Der Arzt schuldet dem Patienten eine Behandlung, die den anerkannten Regeln der medizinischen Wissenschaft entspricht. Wenn der angestrebte Behandlungserfolg nicht erreicht wird, so ist dies jedoch nicht regelmäßig durch einen Behandlungsfehler verursacht. Vielmehr können bei der Behandlung von Erkrankungen eine Reihe von Komplikationen auftreten, die sich auch bei einem noch so sorgfältigen Vorgehen nicht mit letzter Sicherheit vermeiden lassen. Weiterhin können entsprechende Störungen natürlich auch in der Grunderkrankung des Patienten liegen.

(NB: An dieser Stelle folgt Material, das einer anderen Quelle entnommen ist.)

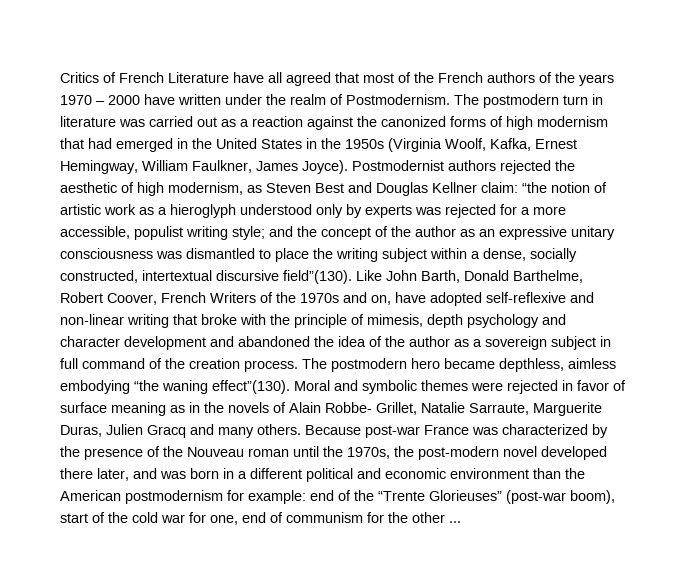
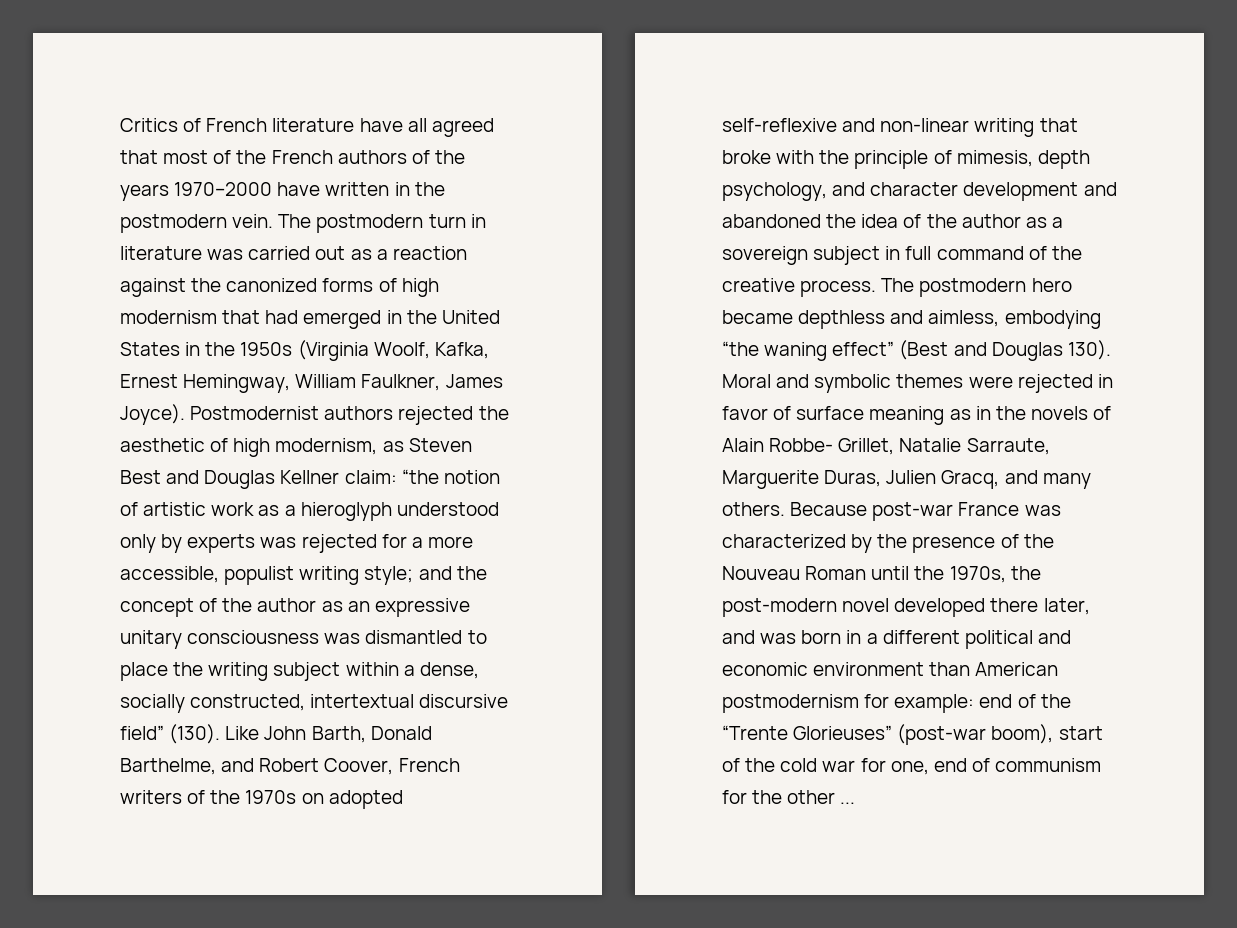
[168,72,229,83] Literature -> [272,118,355,132] literature
[60,94,450,105] 1970 – 2000 have written under the realm of Postmodernism. -> [174,182,445,196] [120,214,274,233] 1970–2000 have written in the postmodern vein.
[283,270,352,284] field”(130). -> [120,724,221,744] field” (130).
(583, 276) none -> [221,758,255,772] and
[210,292,256,303] Writers -> [120,790,182,804] writers
[343,292,426,305] and on, have -> [301,793,324,804] on
[467,314,539,328] psychology -> [722,182,827,201] psychology,
[189,358,240,369] creation -> [722,278,795,292] creative
[499,358,616,372] [60,380,290,394] depthless, aimless embodying “the waning effect”(130). -> [798,310,1101,329] [722,340,1111,361] depthless and aimless, embodying “the waning effect” (Best and Douglas 130).
[147,425,186,438] Gracq -> [941,470,1000,489] Gracq,
[248,448,289,457] roman -> [805,566,867,580] Roman
[565,468,585,479] the -> (971, 669) none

Wenn dem Patienten Zweifel an der ordnungsgemäßen Behandlung durch seinen Arzt kommen, so sollte er zunächst ein Gespräch mit dem behandelnden Arzt suchen. Wenn die entsprechenden Bedenken nicht ausgeräumt werden können und beim Patienten nach wie vor Zweifel an der ärztlichen Behandlung bestehen, so sollte er zunächst ein Gedächtnisprotokoll verfassen, in dem der Verlauf der Behandlung und der vermutete Behandlungsfehler kurz dargelegt werden.

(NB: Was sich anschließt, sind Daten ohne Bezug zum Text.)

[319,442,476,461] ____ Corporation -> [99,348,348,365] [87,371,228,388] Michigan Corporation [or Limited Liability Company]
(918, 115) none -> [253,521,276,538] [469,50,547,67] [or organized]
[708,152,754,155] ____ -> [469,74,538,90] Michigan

Es besteht dann die Möglichkeit, sich an die Krankenkasse oder an die Schlichtungsstelle bzw. Gutachterkommission der zuständigen Ärztekammer zu wenden.

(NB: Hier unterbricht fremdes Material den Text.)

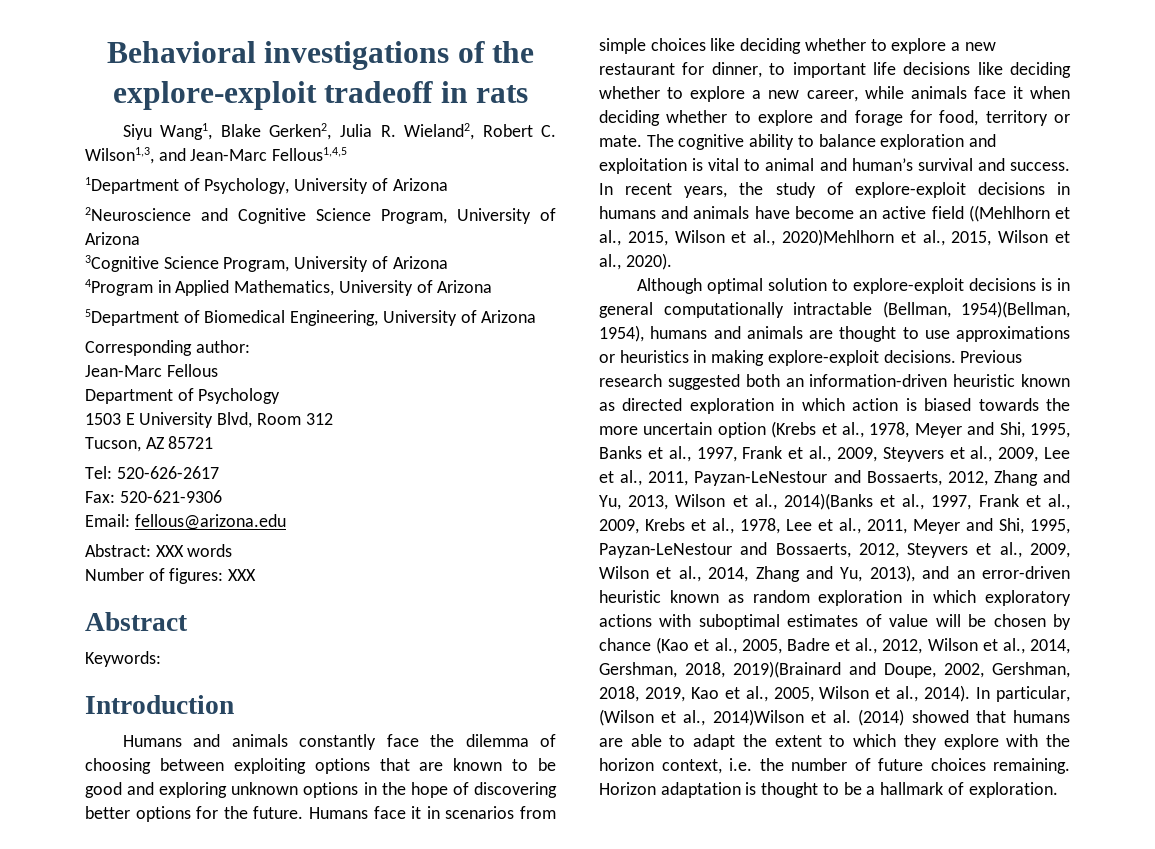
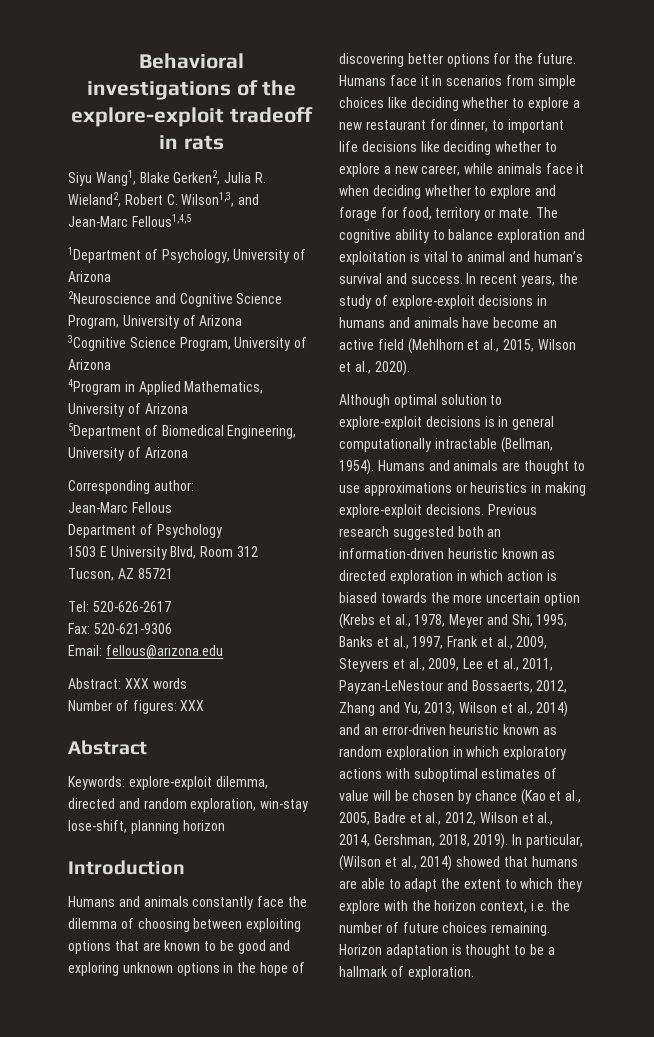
(161, 659) none -> [128,776,268,790] [68,798,309,812] [68,820,225,834] explore-exploit dilemma, directed and random exploration, win-stay lose-shift, planning horizon
[968,205,1070,222] [599,229,894,246] ((Mehlhorn et al., 2015, Wilson et al., 2020)Mehlhorn -> [407,338,464,354] (Mehlhorn
[961,301,1070,318] [599,325,708,342] 1954)(Bellman, 1954), humans -> [339,459,425,475] 1954). Humans
[783,493,1070,510] [599,518,1070,534] [599,542,1070,558] [599,565,915,582] 2014)(Banks et al., 1997, Frank et al., 2009, Krebs et al., 1978, Lee et al., 2011, Meyer and Shi, 1995, Payzan-LeNestour and Bossaerts, 2012, Steyvers et al., 2009, Wilson et al., 2014, Zhang and Yu, 2013), -> [536,701,569,717] 2014)
[733,661,1070,678] [599,685,971,702] 2019)(Brainard and Doupe, 2002, Gershman, 2018, 2019, Kao et al., 2005, Wilson et al., 2014). -> [473,833,509,849] 2019).
[712,709,905,726] 2014)Wilson et al. (2014) -> [420,855,453,871] 2014)

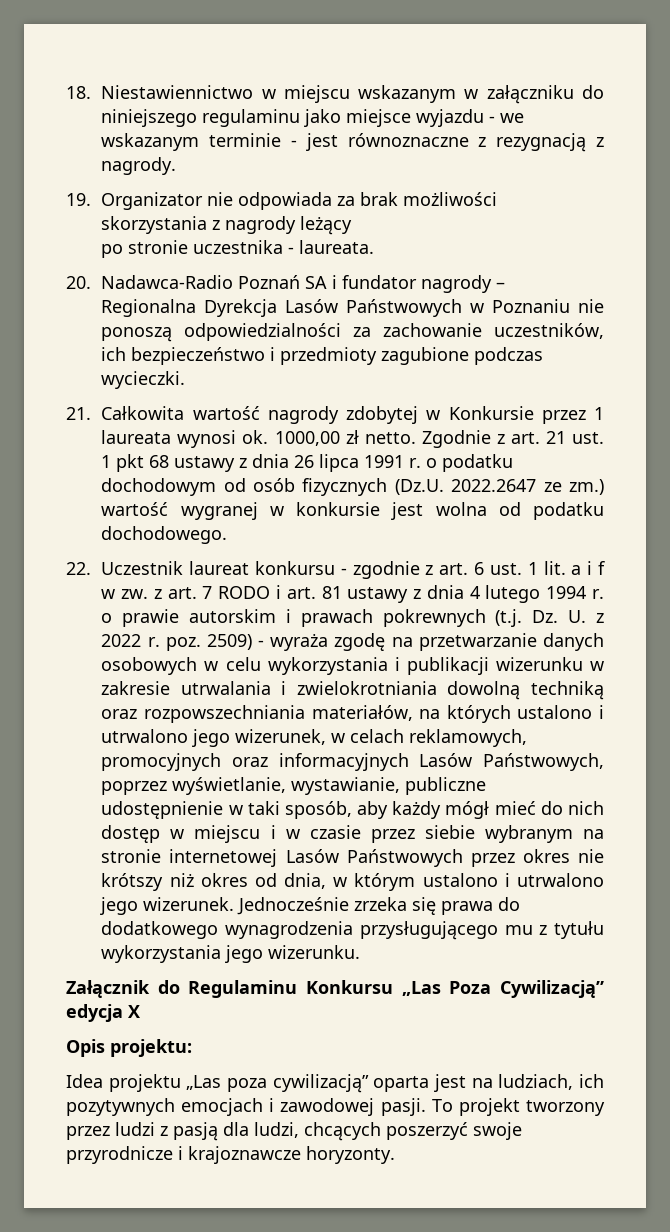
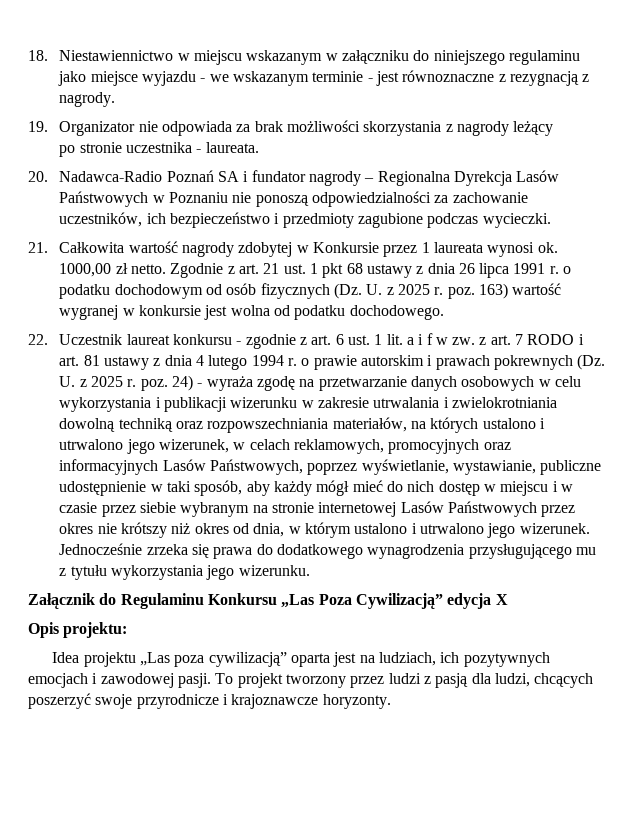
[394,479,604,495] (Dz.U. 2022.2647 ze zm.) -> [333,283,508,299] (Dz. U. z 2025 r. poz. 163)
[495,609,604,627] [101,634,252,651] (t.j. Dz. U. z 2022 r. poz. 2509) -> [577,354,606,370] [59,375,193,391] (Dz. U. z 2025 r. poz. 24)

Bei der Gutachterkommission wird, wenn die entsprechenden Voraussetzungen erfüllt sind, ein Begutachtungsverfahren eingeleitet.
Bei der Krankenkasse wird nach einem Gespräch und der Anforderung von medizinischen Unterlagen der Medizinische Dienst der Krankenversicherung eingeschaltet. Hier besteht ein Referat, welches sich mit der Bearbeitung von Behandlungsfehlervorwürfen beschäftigt. Es stehen eine Reihe von erfahrenen Ärzten und Gutachtern nahezu aller Fachbereiche für die Begutachtung zur Verfügung.
Das Gutachten wird nach Fertigstellung an die Kasse gesandt, die sich dann erneut mit dem Patienten in Verbindung setzt. Im Zweifel kann der Patient das Gutachten mit dem Sachbearbeiter der Krankenkasse oder einem Rechtsanwalt besprechen.
Das Verfahren ist für den Patienten kostenfrei und nicht von der Zustimmung des behandelnden Arztes abhängig.